Earl contuvo sus nervios con dificultad. Las alusio­nes históricas del doctor siempre le molestaban. A él no le importaba lo que pudiera haber dicho cualquier general griego o romano. Ya había perdido demasiado tiempo.
—Voy a dividir a los hombres. Tomaré a cuatro conmigo y volveremos hacia el lugar donde están los deslizadores. Usted se quedará aquí con las mujeres y el resto de los hombres. Y escondan la cabeza, ¿enten­dido? Cuando nosotros hayamos llegado a la meseta y estemos preparados, lanzaré un cohete; entonces, uste­des avanzan y abren fuego. ¿De acuerdo?
—Sigue sin gustarme la idea.
—A mí tampoco me gusta, no tiene por qué gustarme; se trata únicamente de realizarla.
Earl actuaba con mucha calma, eligiendo a los cua­tro hombres que debían acompañarle.
—¡Vamos! —ordenó, y los cinco hombres volvieron hacia el arroyo.
Earl tardó más de media hora en llegar hasta los deslizadores; no se había preocupado lo más mínimo de disimularse; había corrido todo el tiempo. Si los habían visto marchar, tanto mejor, pues los salvajes no debían saber cuántos hombres estaban allí. Así el resto de la expedición podría permanecer tranquilamente en su lugar un rato más.
Earl estaba enteramente sudado.

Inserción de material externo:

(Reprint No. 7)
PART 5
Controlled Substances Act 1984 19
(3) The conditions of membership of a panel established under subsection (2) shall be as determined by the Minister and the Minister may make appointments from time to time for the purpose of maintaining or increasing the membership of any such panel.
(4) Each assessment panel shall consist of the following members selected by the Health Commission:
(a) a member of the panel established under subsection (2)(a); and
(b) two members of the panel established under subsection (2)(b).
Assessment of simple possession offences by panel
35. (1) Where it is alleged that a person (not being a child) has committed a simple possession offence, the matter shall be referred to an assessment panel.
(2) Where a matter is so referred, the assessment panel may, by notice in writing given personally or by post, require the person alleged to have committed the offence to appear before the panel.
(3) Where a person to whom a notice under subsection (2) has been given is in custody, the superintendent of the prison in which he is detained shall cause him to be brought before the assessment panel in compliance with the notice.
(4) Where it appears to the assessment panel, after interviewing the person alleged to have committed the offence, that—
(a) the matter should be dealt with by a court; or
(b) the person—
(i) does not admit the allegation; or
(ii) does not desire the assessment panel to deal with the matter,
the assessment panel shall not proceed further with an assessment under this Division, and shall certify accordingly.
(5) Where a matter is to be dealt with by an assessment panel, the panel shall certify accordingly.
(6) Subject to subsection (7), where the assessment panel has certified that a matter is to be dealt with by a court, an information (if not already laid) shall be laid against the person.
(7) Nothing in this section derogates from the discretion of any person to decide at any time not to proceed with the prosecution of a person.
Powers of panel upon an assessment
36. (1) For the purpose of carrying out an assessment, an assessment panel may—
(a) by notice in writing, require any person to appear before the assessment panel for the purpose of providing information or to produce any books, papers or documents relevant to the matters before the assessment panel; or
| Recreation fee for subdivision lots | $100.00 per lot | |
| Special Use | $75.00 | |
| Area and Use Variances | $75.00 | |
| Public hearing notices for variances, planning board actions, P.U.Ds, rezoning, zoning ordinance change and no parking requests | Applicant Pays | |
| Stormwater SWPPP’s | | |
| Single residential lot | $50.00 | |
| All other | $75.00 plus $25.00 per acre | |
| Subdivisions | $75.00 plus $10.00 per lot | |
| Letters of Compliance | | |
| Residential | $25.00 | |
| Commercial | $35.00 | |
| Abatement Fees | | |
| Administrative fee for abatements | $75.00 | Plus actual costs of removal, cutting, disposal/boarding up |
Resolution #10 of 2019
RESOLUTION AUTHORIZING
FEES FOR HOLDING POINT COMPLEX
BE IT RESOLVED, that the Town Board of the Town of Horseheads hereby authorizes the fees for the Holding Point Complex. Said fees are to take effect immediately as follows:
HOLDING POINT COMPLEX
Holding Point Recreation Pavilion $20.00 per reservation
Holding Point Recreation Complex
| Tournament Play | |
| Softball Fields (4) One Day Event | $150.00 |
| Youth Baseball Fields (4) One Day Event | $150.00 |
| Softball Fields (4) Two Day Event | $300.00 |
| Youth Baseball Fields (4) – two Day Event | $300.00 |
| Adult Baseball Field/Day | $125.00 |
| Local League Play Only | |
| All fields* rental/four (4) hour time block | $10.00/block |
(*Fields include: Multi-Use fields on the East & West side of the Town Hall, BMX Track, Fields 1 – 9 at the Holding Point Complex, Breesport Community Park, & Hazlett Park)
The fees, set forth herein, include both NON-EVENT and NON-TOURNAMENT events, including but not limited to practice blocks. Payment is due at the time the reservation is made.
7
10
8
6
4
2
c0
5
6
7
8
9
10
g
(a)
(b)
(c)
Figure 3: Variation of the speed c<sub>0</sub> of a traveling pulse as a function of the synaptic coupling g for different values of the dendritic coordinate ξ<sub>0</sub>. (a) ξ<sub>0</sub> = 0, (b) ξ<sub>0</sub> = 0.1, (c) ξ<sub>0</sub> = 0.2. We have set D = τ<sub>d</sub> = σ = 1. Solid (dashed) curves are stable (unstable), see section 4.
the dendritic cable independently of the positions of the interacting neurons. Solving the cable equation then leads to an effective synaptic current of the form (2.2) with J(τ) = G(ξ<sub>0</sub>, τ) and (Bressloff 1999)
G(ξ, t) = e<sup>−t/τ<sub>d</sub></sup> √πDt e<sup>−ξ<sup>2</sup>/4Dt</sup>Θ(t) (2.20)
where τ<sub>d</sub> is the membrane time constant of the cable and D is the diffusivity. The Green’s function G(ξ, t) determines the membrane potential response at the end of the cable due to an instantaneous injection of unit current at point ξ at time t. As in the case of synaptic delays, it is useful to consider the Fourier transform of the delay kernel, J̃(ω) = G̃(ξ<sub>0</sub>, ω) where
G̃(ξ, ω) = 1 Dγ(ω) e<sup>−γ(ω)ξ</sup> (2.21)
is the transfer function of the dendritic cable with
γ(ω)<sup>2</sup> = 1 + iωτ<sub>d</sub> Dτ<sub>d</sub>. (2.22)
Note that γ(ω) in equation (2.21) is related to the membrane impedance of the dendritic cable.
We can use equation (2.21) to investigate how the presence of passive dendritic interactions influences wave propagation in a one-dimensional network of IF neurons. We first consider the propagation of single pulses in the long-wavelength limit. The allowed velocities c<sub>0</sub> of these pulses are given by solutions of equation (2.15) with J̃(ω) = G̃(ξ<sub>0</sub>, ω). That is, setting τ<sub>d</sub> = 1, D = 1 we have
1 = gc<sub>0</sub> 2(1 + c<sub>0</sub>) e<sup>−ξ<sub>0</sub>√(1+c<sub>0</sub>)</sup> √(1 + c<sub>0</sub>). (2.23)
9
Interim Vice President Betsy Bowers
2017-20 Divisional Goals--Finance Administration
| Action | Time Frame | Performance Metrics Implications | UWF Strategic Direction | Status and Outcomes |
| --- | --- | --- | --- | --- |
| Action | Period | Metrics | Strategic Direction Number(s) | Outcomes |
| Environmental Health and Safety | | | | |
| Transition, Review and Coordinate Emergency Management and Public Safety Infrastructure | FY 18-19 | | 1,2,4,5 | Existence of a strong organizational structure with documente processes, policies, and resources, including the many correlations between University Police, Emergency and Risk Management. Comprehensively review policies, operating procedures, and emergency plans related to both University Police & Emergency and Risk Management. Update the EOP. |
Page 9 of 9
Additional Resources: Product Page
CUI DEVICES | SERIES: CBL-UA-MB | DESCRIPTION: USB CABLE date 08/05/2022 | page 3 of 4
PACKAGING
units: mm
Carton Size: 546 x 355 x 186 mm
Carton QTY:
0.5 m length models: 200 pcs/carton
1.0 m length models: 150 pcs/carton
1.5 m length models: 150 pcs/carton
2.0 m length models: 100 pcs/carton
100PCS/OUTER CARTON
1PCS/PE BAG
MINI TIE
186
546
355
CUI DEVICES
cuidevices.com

Se preparaba un día de mucho calor y no estaba acostumbrado a ca­minar bajo el sol. Dejó que sus hombres descansaran un rato; todos ellos se pusieron a beber con ansia.
—No beban mucho, que eso les frenará en cuanto haya que caminar. ¿Están todos preparados?
Los cuatro hombres asintieron con la cabeza. Esta­ban cansados y nerviosos, pero todos deseaban encon­trarse en el puesto cuando el fuego empezara. Eran hombres buenos para la época en que se vivía.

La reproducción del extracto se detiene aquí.